MATERIAL PROVIDED:
····················
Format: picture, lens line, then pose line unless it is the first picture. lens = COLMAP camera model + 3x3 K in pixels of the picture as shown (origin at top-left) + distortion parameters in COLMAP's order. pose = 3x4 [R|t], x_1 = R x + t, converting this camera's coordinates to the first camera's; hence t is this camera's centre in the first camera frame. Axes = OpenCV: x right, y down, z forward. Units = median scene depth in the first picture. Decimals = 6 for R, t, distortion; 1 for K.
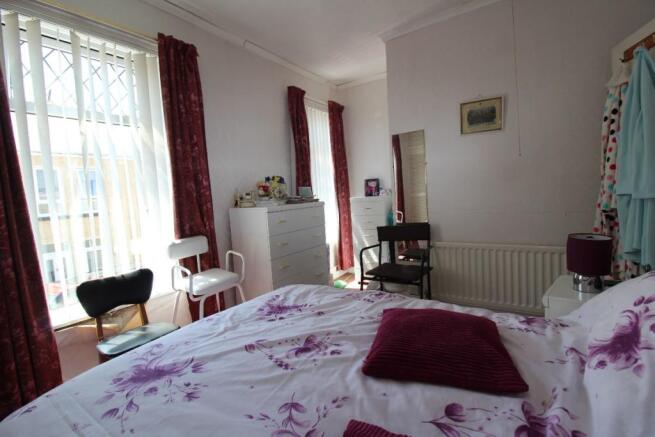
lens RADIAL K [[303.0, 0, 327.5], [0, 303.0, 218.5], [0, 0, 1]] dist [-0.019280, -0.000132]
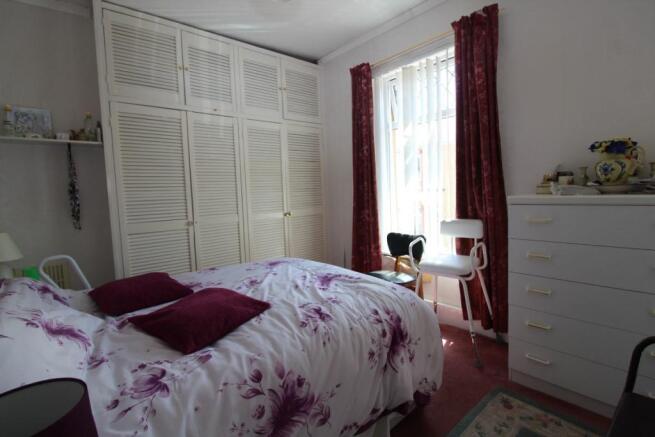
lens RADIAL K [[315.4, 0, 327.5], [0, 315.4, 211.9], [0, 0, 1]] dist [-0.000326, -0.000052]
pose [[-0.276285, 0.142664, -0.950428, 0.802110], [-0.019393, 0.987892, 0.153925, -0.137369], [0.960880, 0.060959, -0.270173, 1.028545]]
····················
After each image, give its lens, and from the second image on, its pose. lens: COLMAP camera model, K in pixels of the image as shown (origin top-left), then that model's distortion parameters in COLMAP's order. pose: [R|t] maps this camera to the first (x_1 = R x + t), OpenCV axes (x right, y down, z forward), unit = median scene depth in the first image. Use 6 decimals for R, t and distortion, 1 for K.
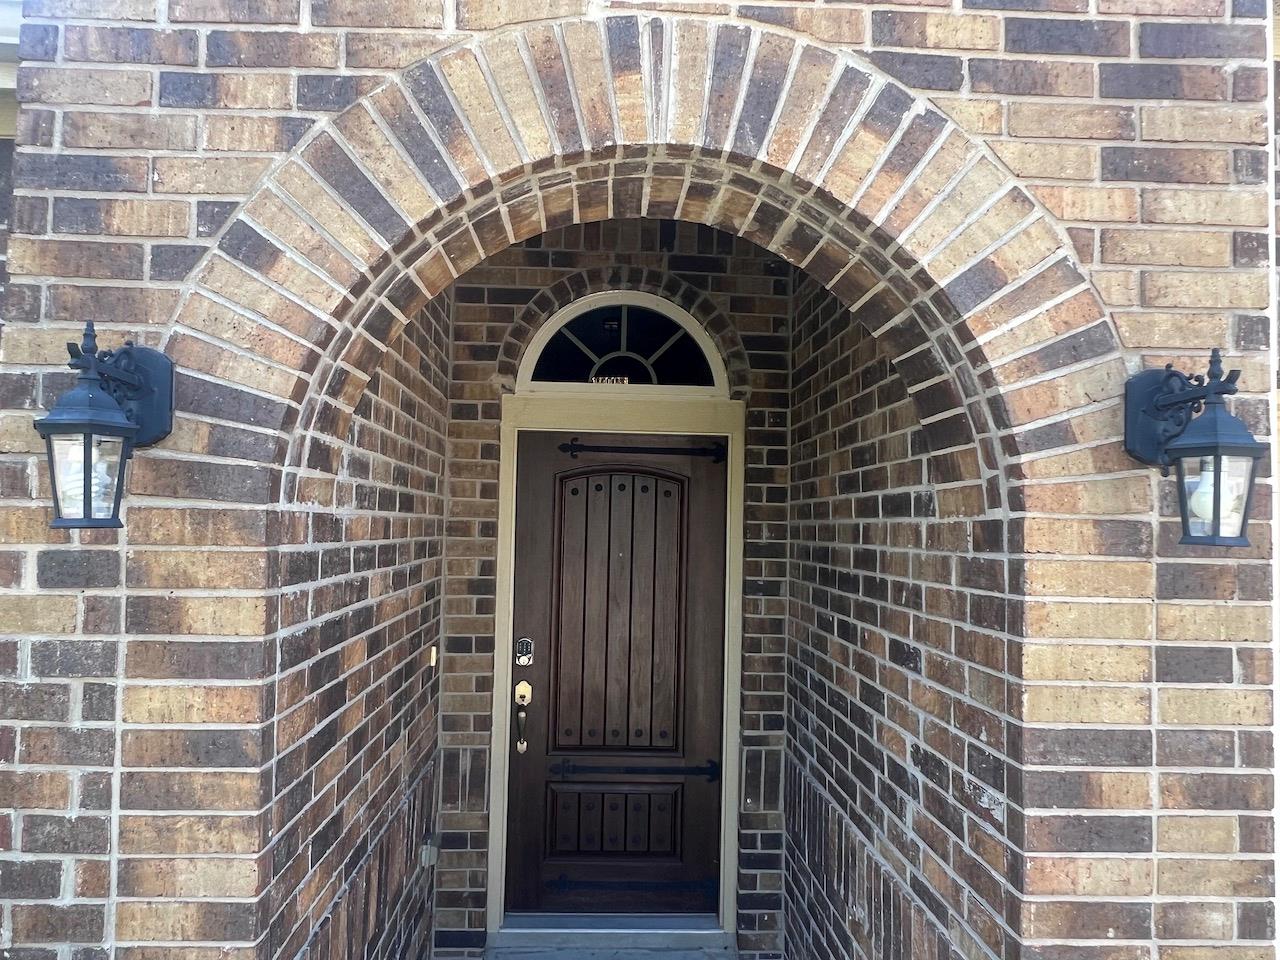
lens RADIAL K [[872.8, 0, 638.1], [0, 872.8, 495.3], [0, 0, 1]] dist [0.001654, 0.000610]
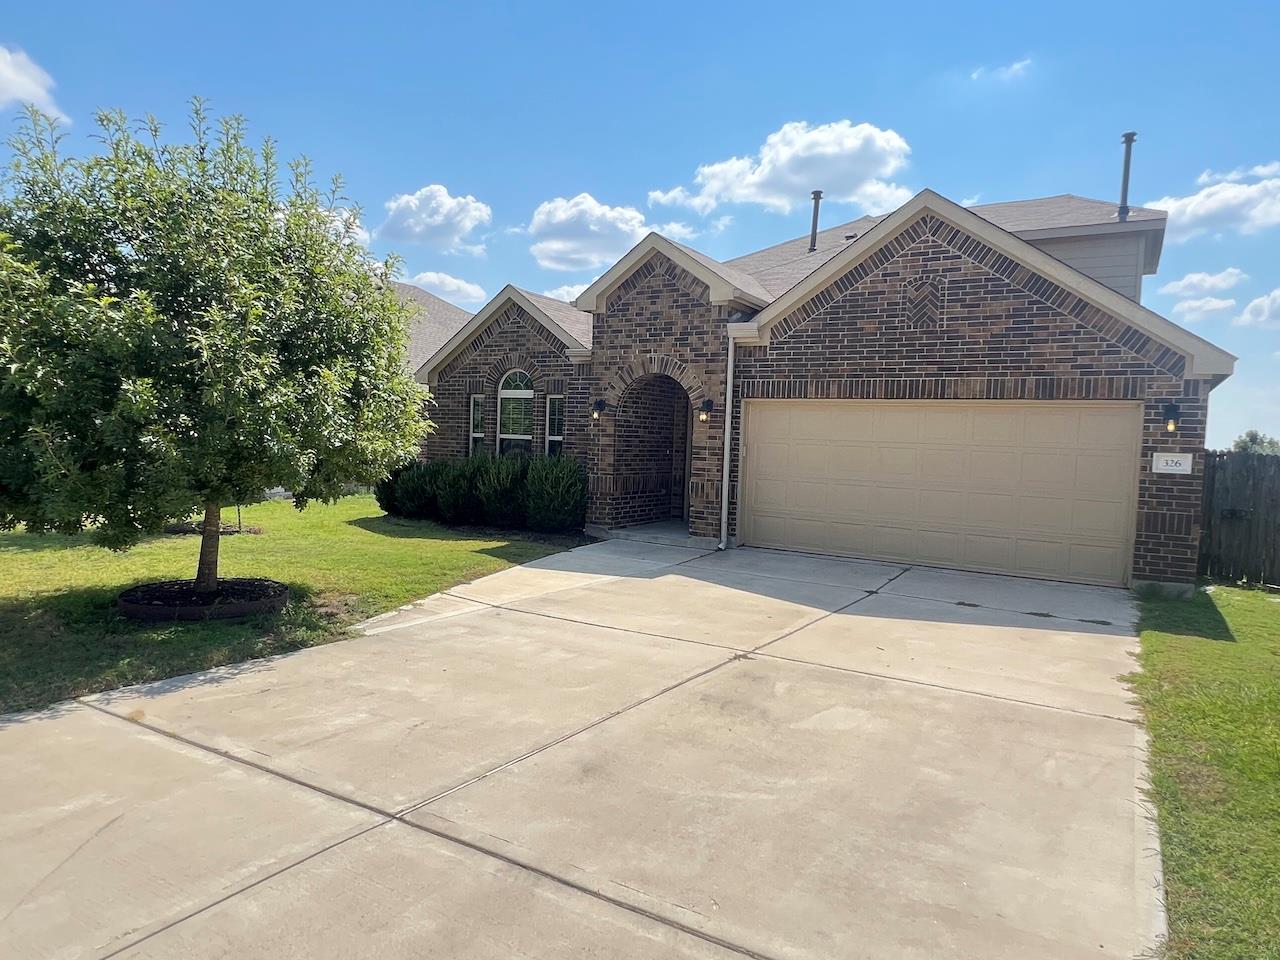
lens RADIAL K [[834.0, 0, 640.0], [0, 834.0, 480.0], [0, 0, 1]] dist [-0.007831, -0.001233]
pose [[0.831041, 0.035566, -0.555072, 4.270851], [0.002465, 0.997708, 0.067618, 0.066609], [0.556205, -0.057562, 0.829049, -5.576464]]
····················
YOUR INSTRUCTIONS:
Write out everything in the rows from the line containing "After each image, give" down to the line containing "-0.057562, 0.829049, -5.576464]]", both included, as a numbered list without blank lines, and leave the pictures out of your answer.

FINISHED EXERCISE:
1. After each image, give its lens, and from the second image on, its pose. lens: COLMAP camera model, K in pixels of the image as shown (origin top-left), then that model's distortion parameters in COLMAP's order. pose: [R|t] maps this camera to the first (x_1 = R x + t), OpenCV axes (x right, y down, z forward), unit = median scene depth in the first image. Use 6 decimals for R, t and distortion, 1 for K.
2. lens RADIAL K [[872.8, 0, 638.1], [0, 872.8, 495.3], [0, 0, 1]] dist [0.001654, 0.000610]
3. lens RADIAL K [[834.0, 0, 640.0], [0, 834.0, 480.0], [0, 0, 1]] dist [-0.007831, -0.001233]
4. pose [[0.831041, 0.035566, -0.555072, 4.270851], [0.002465, 0.997708, 0.067618, 0.066609], [0.556205, -0.057562, 0.829049, -5.576464]]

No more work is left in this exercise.